Speakers at the Dec. 11 service included Wise and Isaac Villegas, pastor of Chapel Hill (N.C.) Mennonite Fellowship. Villegas first met Good during a worship service at the MC USA convention in Kansas City when she served him Communion. Following convention, Villegas wrote a public letter to Good, affirming her ministry, and Good responded. Following this public exchange, CHMF invited Good to come preach and lead the congregation in Communion. In May, Villegas’ own pastoral credentials were suspended by Virginia Mennonite Conference and he resigned from the Executive Board after performing a same-sex wedding ceremony.
“I wanted to be involved in Theda’s ordination to celebrate her ministry because I realize that ordination is a way of recognizing that the Holy Spirit is at work in somebody’s life and in their ministry and I’m grateful for the way MSMC and First Mennonite in Denver have already recognized Theda’s ministry and want to honor her in this way,” said Villegas in a Dec. 9 phone interview. “I’m just grateful to be a part of that recognition of what the Spirit has done, is doing and will do in her life.”

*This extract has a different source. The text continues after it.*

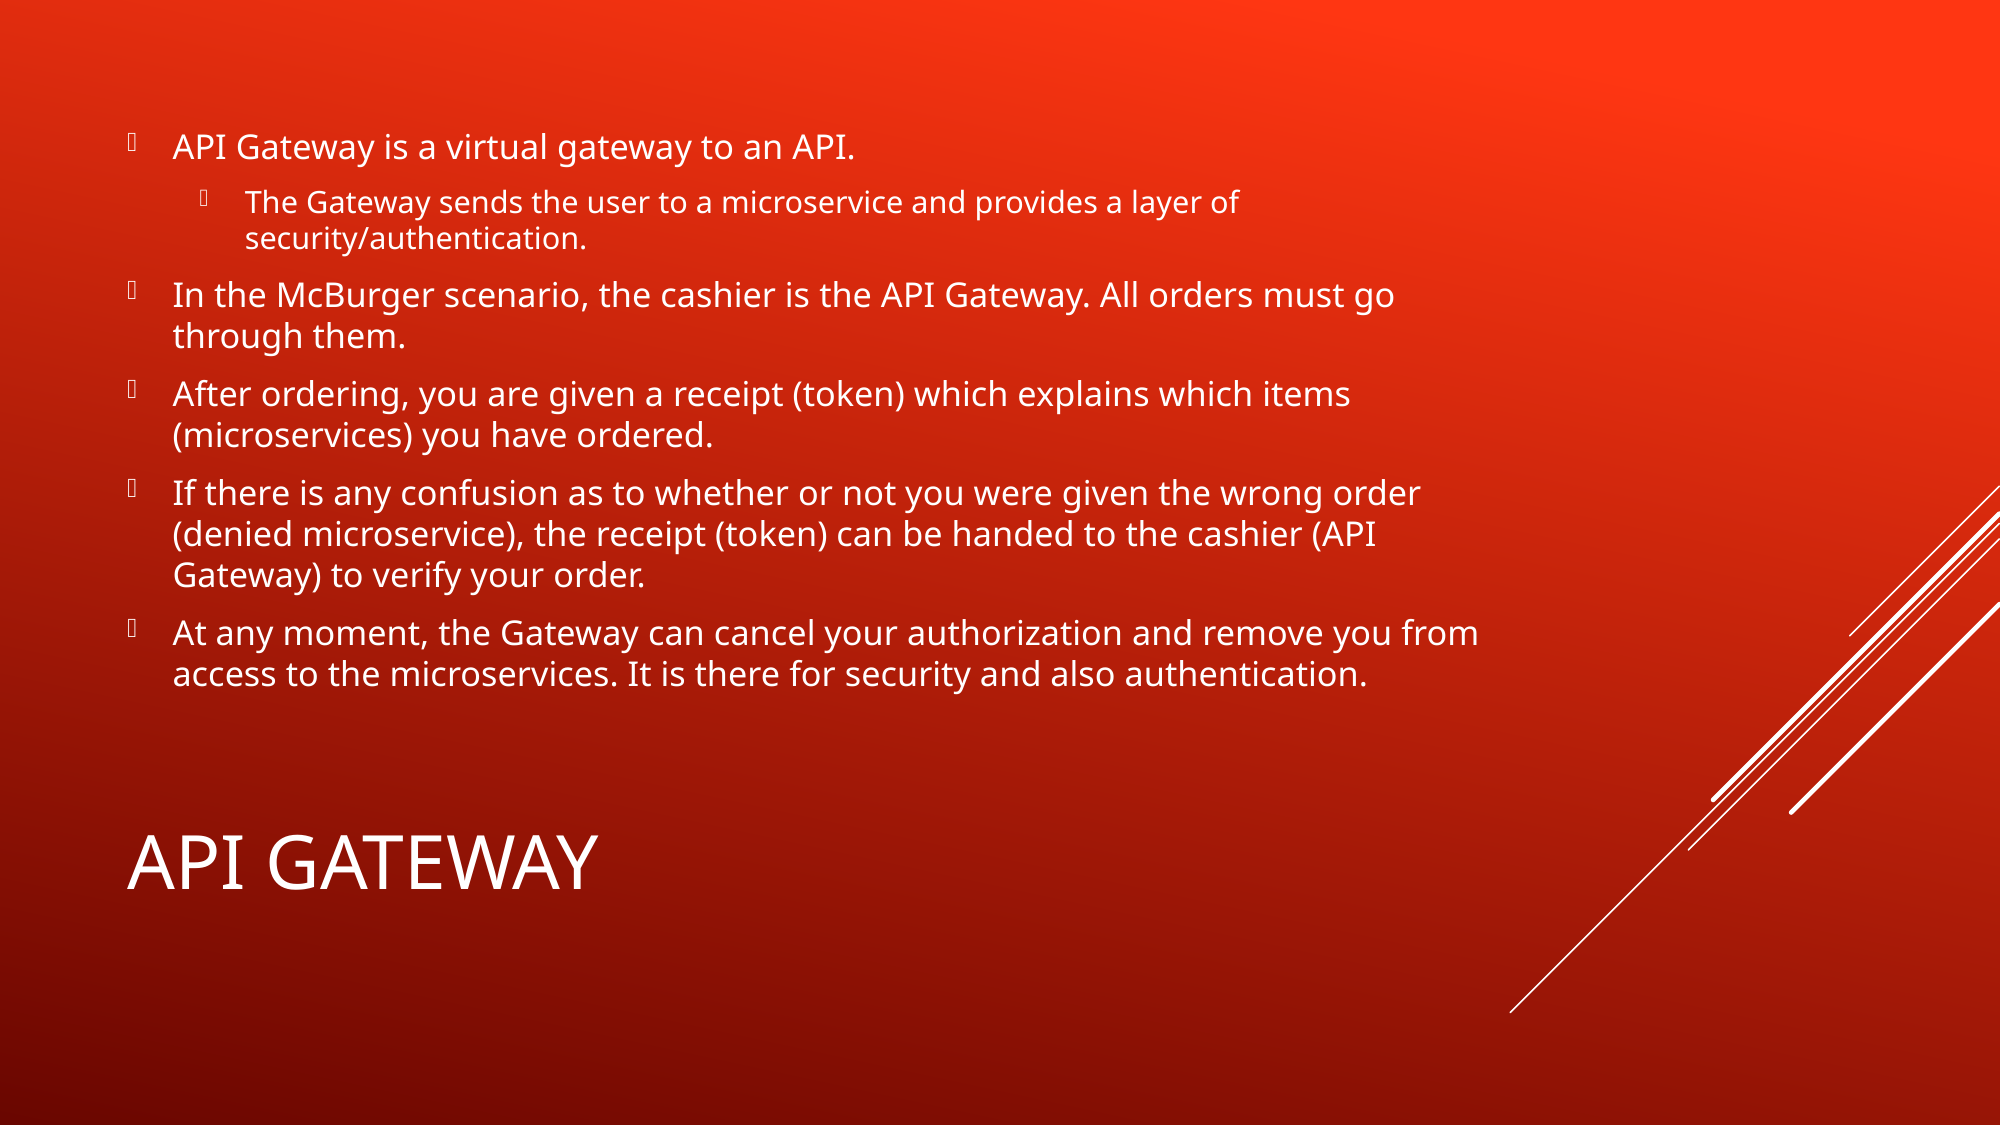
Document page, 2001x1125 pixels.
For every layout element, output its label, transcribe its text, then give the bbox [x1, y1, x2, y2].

Villegas preached a sermon based on the lectionary text for the day, Mary’s Magnificat, Luke 1:46-55. Villegas used Mary’s statement “My soul magnifies the Lord” to explore the role of a minister.
“I wanted to think about how the call upon somebody’s life as a minister when they are ordained is to be invited to magnify the lord through their work in the church and the world and to point out the signs of God’s mercy in our lives,” he said.
Wise also affirmed Good’s call to ministry and ordination. “Somehow in spite of the many trials and disappointments and challenges that have presented themselves, Theda has managed to hold fast to her identity, to her faith, her compassion, her heart. She has been so patient and so gently persistent and so generous in her openness and care. Theda, you are amazing and so deserving of this moment.”
Good herself prefers to keep a low profile and wishes her ordination were not “newsworthy.”
“I think of myself as an ordinary person who has found my gifts and calling to be in pastoral ministry. I am grateful to the congregation at First Mennonite Church of Denver, who has called and affirmed me as one of their pastors,” wrote Good, in a Dec. 9 email.
Good also sees a broader stirring of God’s Spirit happening in MC USA and beyond. “Next year will mark the 500th anniversary of the Protestant Reformation, which began when Martin Luther nailed his 95 theses to the Wittenberg Church door. The shift that event created has had a profound and lasting impact on many of our faith traditions in the Protestant as well as the Catholic Church. I believe we are in another seismic shift. What is God’s Spirit saying to the church today? What is our invitation to pay attention to in how we creatively grow in our spiritual formation for the 21st century? I believe God is still speaking.”